50,000us quota per 100,000us period = 500m. This is the correct limit. But check:

$ kubectl exec email-worker-6b5d8c9f-x2k4j -n prod -- \
    cat /proc/sys/kernel/sched_cfs_bandwidth_slice_ns
5000000

The CFS bandwidth slice is 5ms (5,000,000ns). With a 500m limit, the container gets 50ms of CPU time per 100ms period. But with a 5ms slice, the quota is distributed in 5ms chunks. If a thread bursts through its slice in a tight CPU loop, it gets throttled immediately and has to wait for the next slice.

The node was recently upgraded from kernel 5.15 to 6.1. The newer kernel changed the default CFS bandwidth slice behavior, and a sysctl override was not applied during the upgrade:

$ ssh worker-node-04 "uname -r"
6.1.0-18-amd64

$ ssh worker-node-04 "sysctl kernel.sched_cfs_bandwidth_slice_us"
kernel.sched_cfs_bandwidth_slice_us = 5000
# Default on 6.1 is 5000 (5ms). On 5.15 it was effectively 8000 (8ms)

The kernel upgrade tightened the CFS bandwidth accounting, causing more aggressive throttling at the same CPU limit. Combined with the multi-threaded worker pattern, each thread gets less of the 500m budget per scheduling period.

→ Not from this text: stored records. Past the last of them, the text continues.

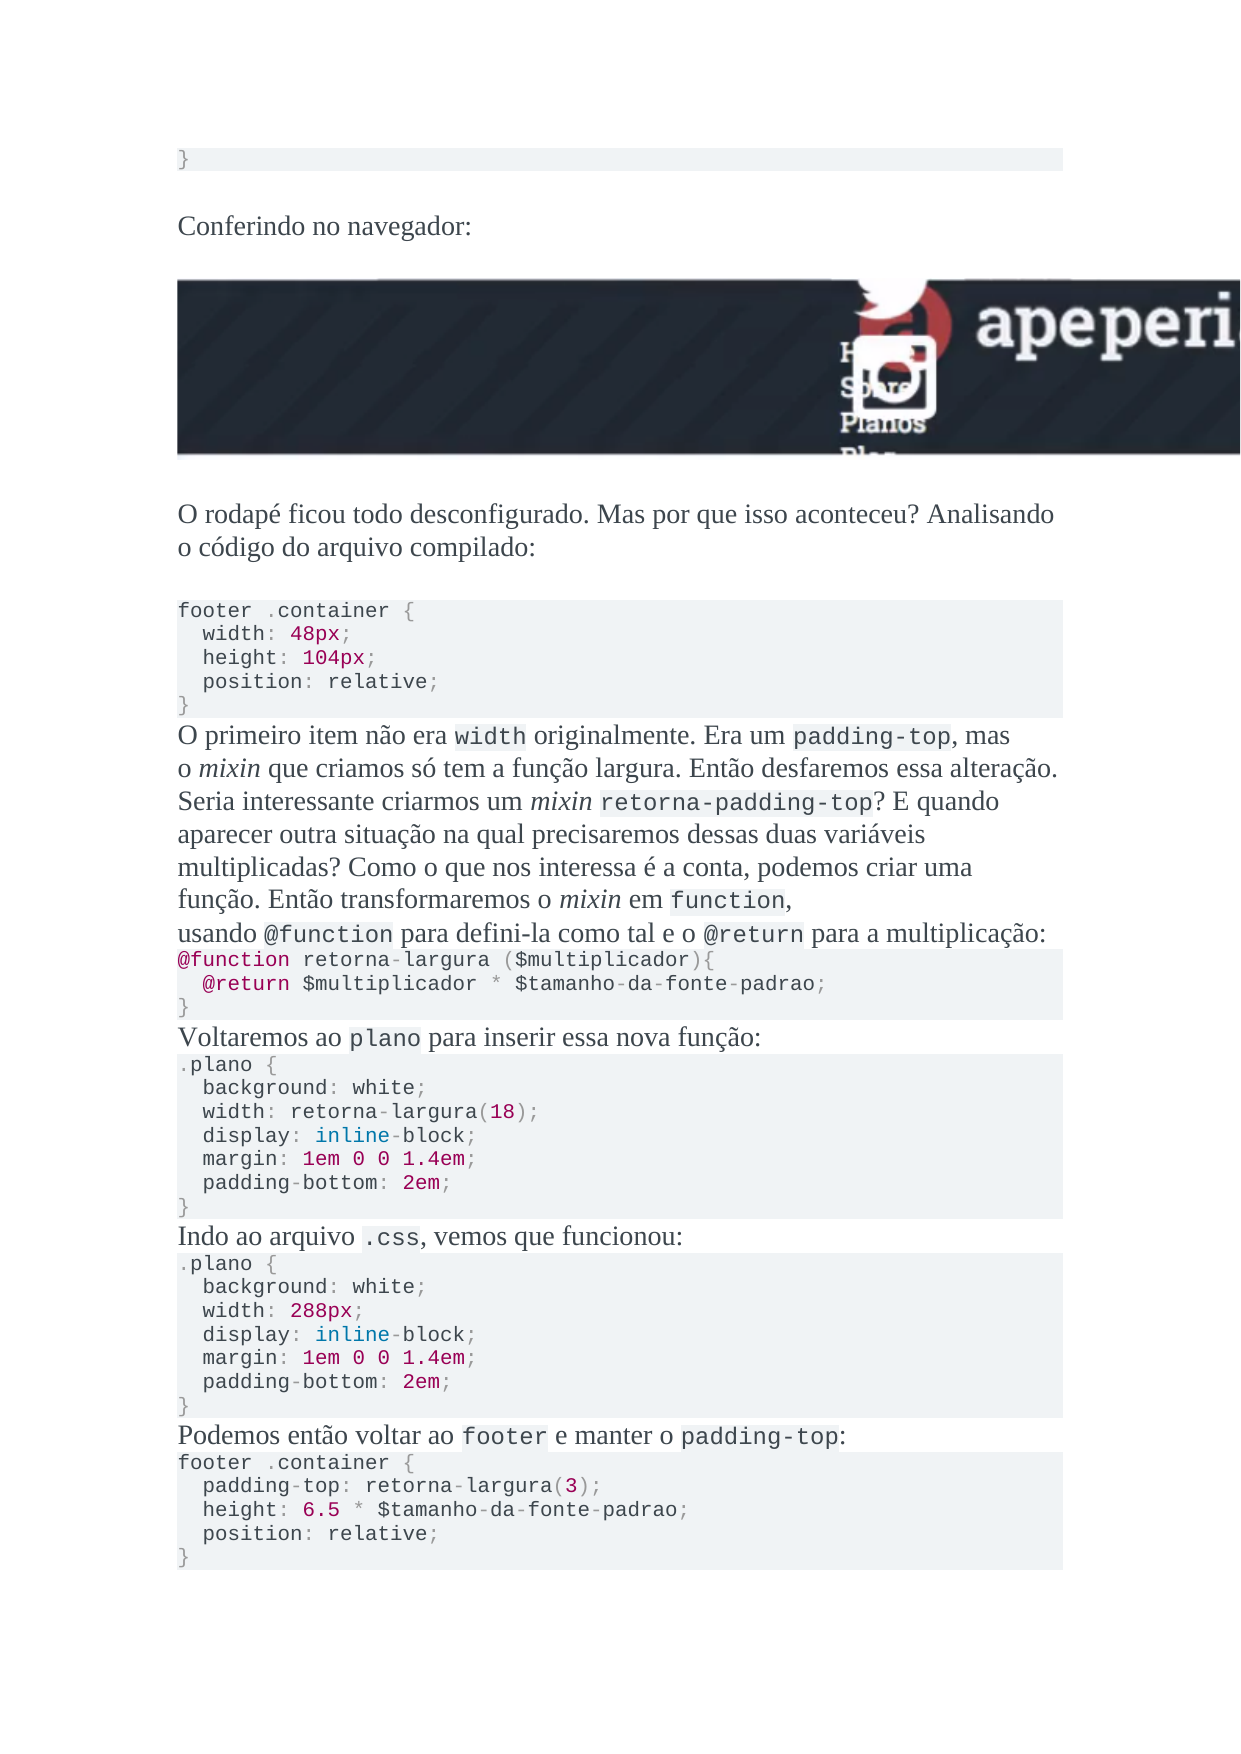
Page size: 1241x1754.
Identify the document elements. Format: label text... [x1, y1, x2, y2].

text footer .container { [177, 600, 1063, 623]
text width: 48px; [177, 623, 1063, 647]
text position: relative; [177, 671, 1063, 694]
text } [177, 1395, 1063, 1418]
text O primeiro item não era width originalmente. Era um padding-top, mas o mixin que criamos só tem a função largura. Então desfaremos essa alteração. Seria interessante criarmos um mixin retorna-padding-top? E quando aparecer outra situação na qual precisaremos dessas duas variáveis multiplicadas? Como o que nos interessa é a conta, podemos criar uma função. Então transformaremos o mixin em function, usando @function para defini-la como tal e o @return para a multiplicação: [177, 718, 1063, 949]
text Indo ao arquivo .css, vemos que funcionou: [177, 1219, 1063, 1253]
text Conferindo no navegador: [177, 209, 1063, 241]
text padding-top: retorna-largura(3); [177, 1476, 1063, 1499]
text O rodapé ficou todo desconfigurado. Mas por que isso aconteceu? Analisando o código do arquivo compilado: [177, 497, 1063, 562]
text background: white; [177, 1077, 1063, 1101]
text .plano { [177, 1253, 1063, 1276]
text } [177, 1546, 1063, 1570]
text height: 6.5 * $tamanho-da-fonte-padrao; [177, 1499, 1063, 1523]
text } [177, 694, 1063, 718]
text Voltaremos ao plano para inserir essa nova função: [177, 1020, 1063, 1054]
text } [177, 1196, 1063, 1219]
text margin: 1em 0 0 1.4em; [177, 1347, 1063, 1371]
text @function retorna-largura ($multiplicador){ [177, 949, 1063, 973]
text display: inline-block; [177, 1125, 1063, 1148]
text Podemos então voltar ao footer e manter o padding-top: [177, 1418, 1063, 1452]
text padding-bottom: 2em; [177, 1371, 1063, 1395]
text width: 288px; [177, 1300, 1063, 1324]
text background: white; [177, 1276, 1063, 1300]
text padding-bottom: 2em; [177, 1172, 1063, 1196]
text .plano { [177, 1054, 1063, 1077]
text position: relative; [177, 1523, 1063, 1546]
text height: 104px; [177, 647, 1063, 671]
text } [177, 148, 1063, 171]
text display: inline-block; [177, 1324, 1063, 1347]
text @return $multiplicador * $tamanho-da-fonte-padrao; [177, 973, 1063, 997]
picture [177, 278, 1241, 460]
text margin: 1em 0 0 1.4em; [177, 1148, 1063, 1172]
text width: retorna-largura(18); [177, 1101, 1063, 1125]
text } [177, 997, 1063, 1020]
text footer .container { [177, 1452, 1063, 1476]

Domain Bridge: Why This Crossed Domains

Key insight: The symptom was a job queue backlog visible in observability dashboards (observability), the root cause was CPU throttling due to CFS bandwidth limits in the container's cgroup (kubernetes_ops), exacerbated by a kernel upgrade that changed CFS scheduling behavior (linux_ops). This is common because: Kubernetes CPU limits use CFS bandwidth control, which is a Linux kernel feature. Kernel upgrades can change scheduling behavior in ways that affect containerized workloads. CPU throttling is poorly reflected in standard Kubernetes metrics — kubectl top shows average usage, not throttle rate.

Root Cause

A kernel upgrade from 5.15 to 6.1 on the worker node changed CFS bandwidth slice behavior, causing more aggressive CPU throttling for containers with CPU limits. The email-worker pods have a 500m CPU limit with 4 threads doing CPU-intensive work. The tighter scheduling caused 94.7% of CFS periods to be throttled, effectively limiting the workers to ~100m of usable CPU. Standard Kubernetes metrics showed 20% utilization (100m/500m), masking the throttling.